_Exercise directions:_ The entries below contain a line with "module layer0_N6 ( input" and a line with "3'b001: M1r = 2'b00;". Quote exactly those two lines and all lines between them.
*** Block opens ***
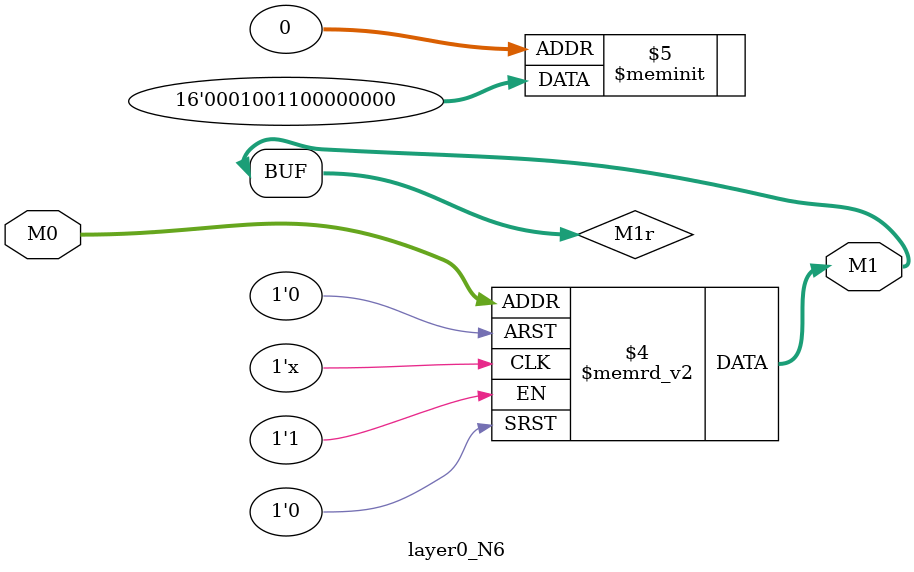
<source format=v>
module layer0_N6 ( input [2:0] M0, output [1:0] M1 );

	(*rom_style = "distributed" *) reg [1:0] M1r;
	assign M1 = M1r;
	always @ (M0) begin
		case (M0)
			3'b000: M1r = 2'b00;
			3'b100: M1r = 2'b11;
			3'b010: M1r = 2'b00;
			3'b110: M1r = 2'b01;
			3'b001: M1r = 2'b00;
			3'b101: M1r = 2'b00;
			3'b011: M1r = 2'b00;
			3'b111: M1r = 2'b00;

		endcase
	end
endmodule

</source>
*** Block closes ***
_Output of the exercise:_
module layer0_N6 ( input [2:0] M0, output [1:0] M1 );

	(*rom_style = "distributed" *) reg [1:0] M1r;
	assign M1 = M1r;
	always @ (M0) begin
		case (M0)
			3'b000: M1r = 2'b00;
			3'b100: M1r = 2'b11;
			3'b010: M1r = 2'b00;
			3'b110: M1r = 2'b01;
			3'b001: M1r = 2'b00;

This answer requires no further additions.